Will gold correct soon?

Some contrarian investors and academic economists have made the call ('put' in trading terms) that gold is now inflated and in a bubble - thus should reverse it's trend. Their theorized aspect here is that gold was a rush buy when the US dollar declined rapidly in March 2009. The analysis is somewhat correct but not entirely sufficient as gold generally have been on a steady incline; so panic buying cannot be solely placed in the equation. Essentially if gold was to correct significantly it should have already, this can be seen on the 7th July 2008 when the US dollar was at an all time low of 0.71 cents and gold was at 967 an ounce. The correction occurred when the USD gained strength on the 14 July 2008 from there gold dropped to 699 and the USD rose to 88 cents on the 10 March 2009. Gold overall closed at 723 in 2008 (October) and from December 2008 gold rose to the current market price (1,124 December 2009) and the USD weakened to 76 cents (December 2009).

This has been just over a year of gains for gold.

Within that 1yr period the corrections against gold have been mild, the reason being is that the USD is an unstable and weak currency, the US ecomomy is weak and usable and US deficits will eventually bleed into a debt crisis at some point. Gold tested highs this year (2009) on the back of risk aversion that never really abated.

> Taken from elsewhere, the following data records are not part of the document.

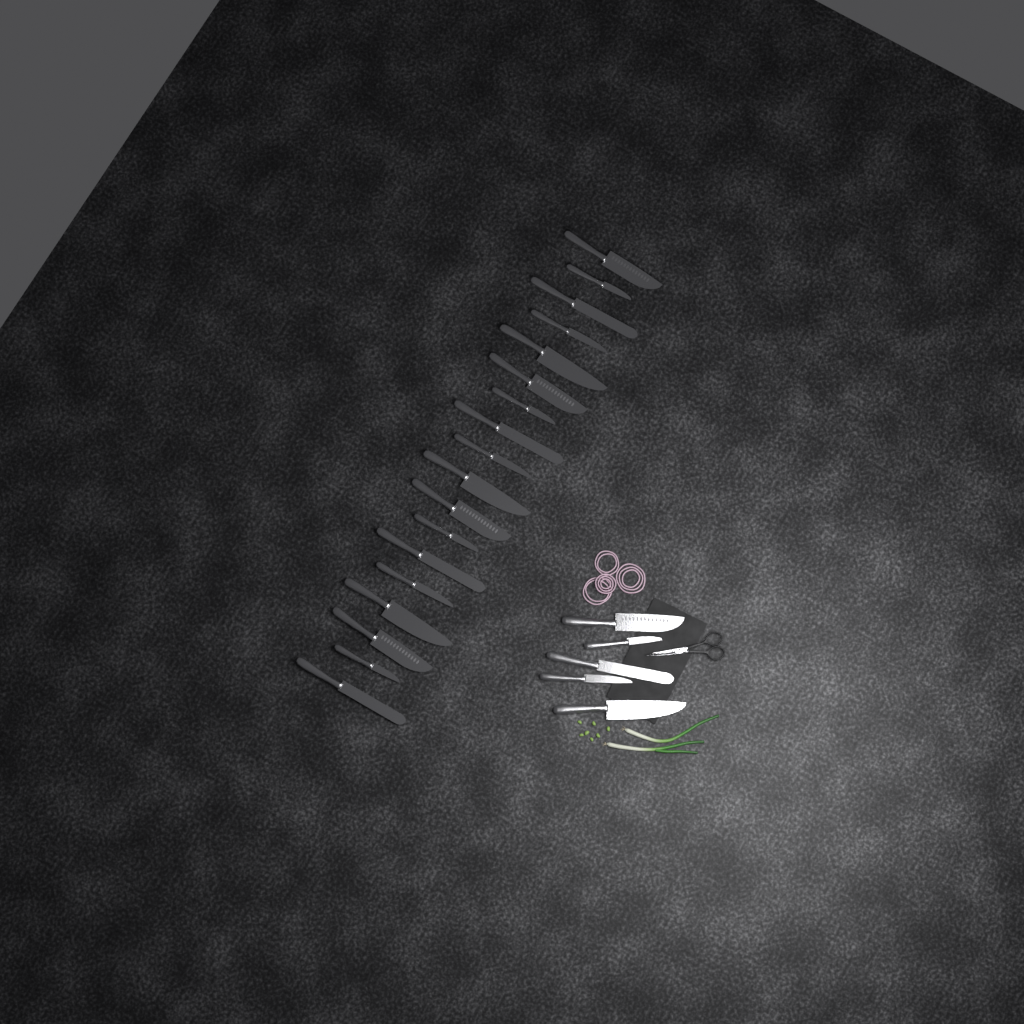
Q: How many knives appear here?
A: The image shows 23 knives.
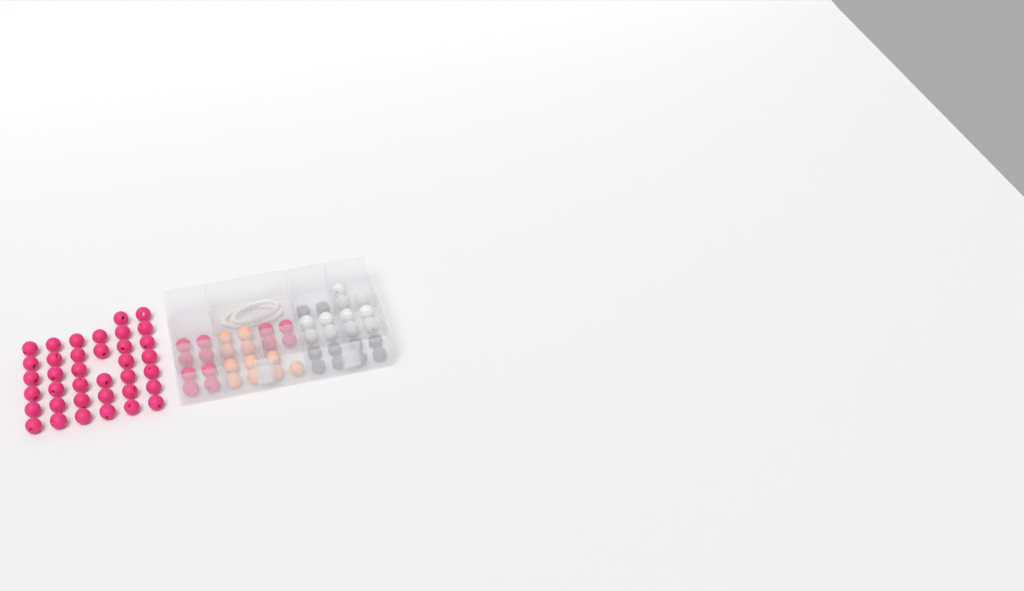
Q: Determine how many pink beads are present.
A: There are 49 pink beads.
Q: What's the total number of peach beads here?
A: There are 11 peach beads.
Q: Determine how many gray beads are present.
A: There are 10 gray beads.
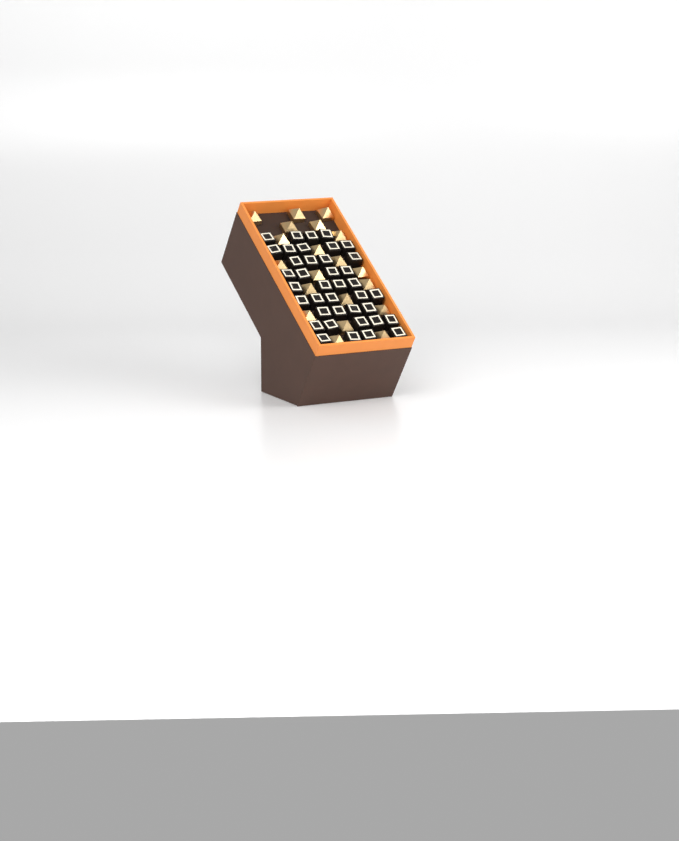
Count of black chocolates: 39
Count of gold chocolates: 20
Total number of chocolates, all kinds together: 59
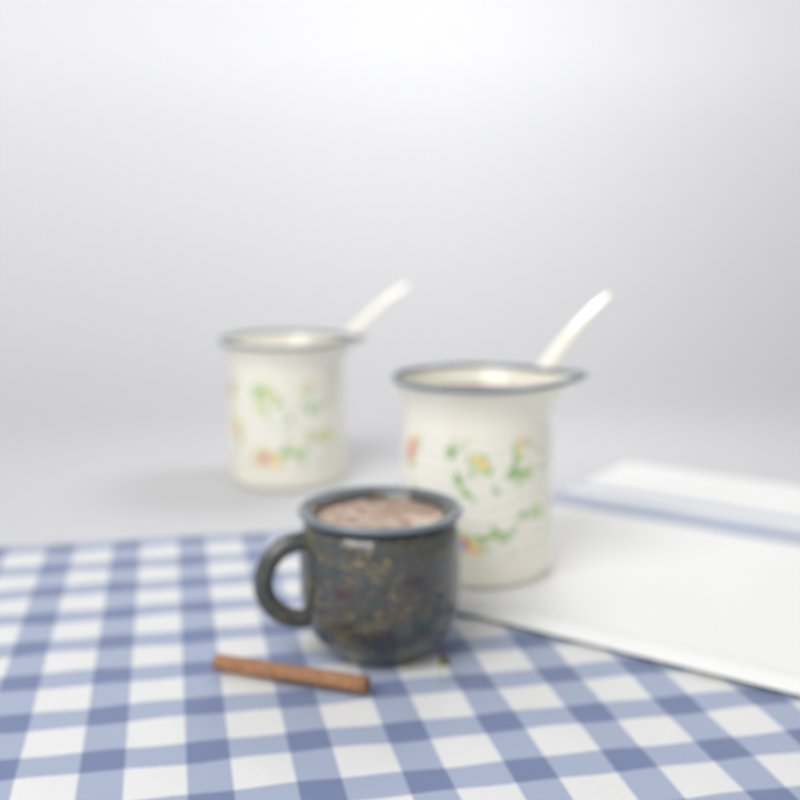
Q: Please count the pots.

From Dubai, Greece and the rest of Europe there is a festering problem of sovereign funds defaulting. So from the last 8mths risk has been on and off which in turn has caused volatility within tight indices trading ranges, nevertheless gold has been a safe haven.

As discussed in Gold price breakout on a 'mini' crisis 2009 (update4) - 'mini' crisis is now here gold is comfortable in its trading range, a significant pullback would be to the 990 price, with the market unsure that a economic recovery has actually started and a strange form of stagflation is falling onto the US economy. Gold is still a buy.